The Mudcat Café TM
Thread #156062   Message #3679973
Posted By: GUEST,Rahere
25-Nov-14 - 02:34 PM
Thread Name: Oh! What a Lovely War! - BBC Radio 2
Subject: RE: Oh! What a Lovely War! - BBC Radio 2
If you want to compare with something, compare the WWI dead with the 375 dead in three times as long a similarly-sized strop in Afghanistan involving around 100 000 Brits? Yup, they were homicidal maniacs, just not on quite the same scale as those Teribus compares with. I'm using the current set of data because we have an accurate and detailed list to work with.

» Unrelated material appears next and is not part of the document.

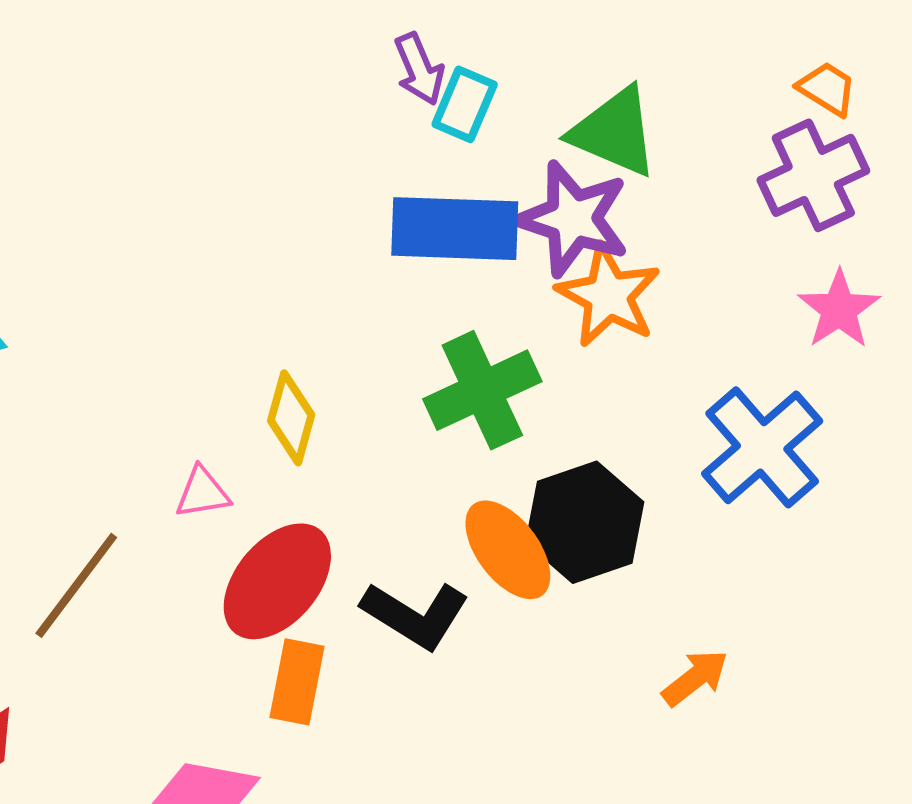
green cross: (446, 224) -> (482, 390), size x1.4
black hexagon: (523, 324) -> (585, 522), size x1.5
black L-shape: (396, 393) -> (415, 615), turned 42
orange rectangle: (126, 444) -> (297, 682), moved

375 dead? Yes, I subtracted the 60 who died from causes other than enemy action from the supposed 435, the suicides, the 10 who died from "friendly" fire, the fraggings, the deaths from poorly-designed kit. The 14 guys who died when a 40 year-old Nimrod blew up after refuelling in midair, because the MOD hadn't bothered to sort the refuelling system still leaking like a bloody sieve four years into the War, ignoring the "lessons" supposedly learned using them in the Falklands War. The Nimrod was a derivative of the de Havilland Comet, the first ever passenger jet whose design dates back as far as 1943 and whose first series was withdrawn from service within a year of entering service in 1954 because the designers had to learn the hard way about metal fatigue. There are those who say they died from enemy inaction from the same school of blithering incompetents we're discussing here. And if you want me to get really agressive on that count, there's another 34 dead in Iraq and Afghanistan from the MOD insisting on their using Snatch Landrovers, despite the resignation of people like the SAS' Major Seb Morley over the issue. Or the 28 who died in Warrior IFVs, also used in a context they were not designed for. My bet for the most ridiculous of the deaths among the 435 attributed to my soul is the poor guy who died in a jet-ski accident in Cyprus on R&R on the way home. Perhaps we should add Kirsty MacColl in too...

To bring this back to the original point, the same can be said of the dead in WWI who did not die of enemy action, but from disease caused by the conditions they were forced to live in, one third of those who are numbered among the Glorious Dead, grosso modo 300 000. And you cannot attribute those deaths to enemy action. These are figures, reasons and blames anyone in a Command situation must carry engraved on their soul, lest they witlessly add to the count.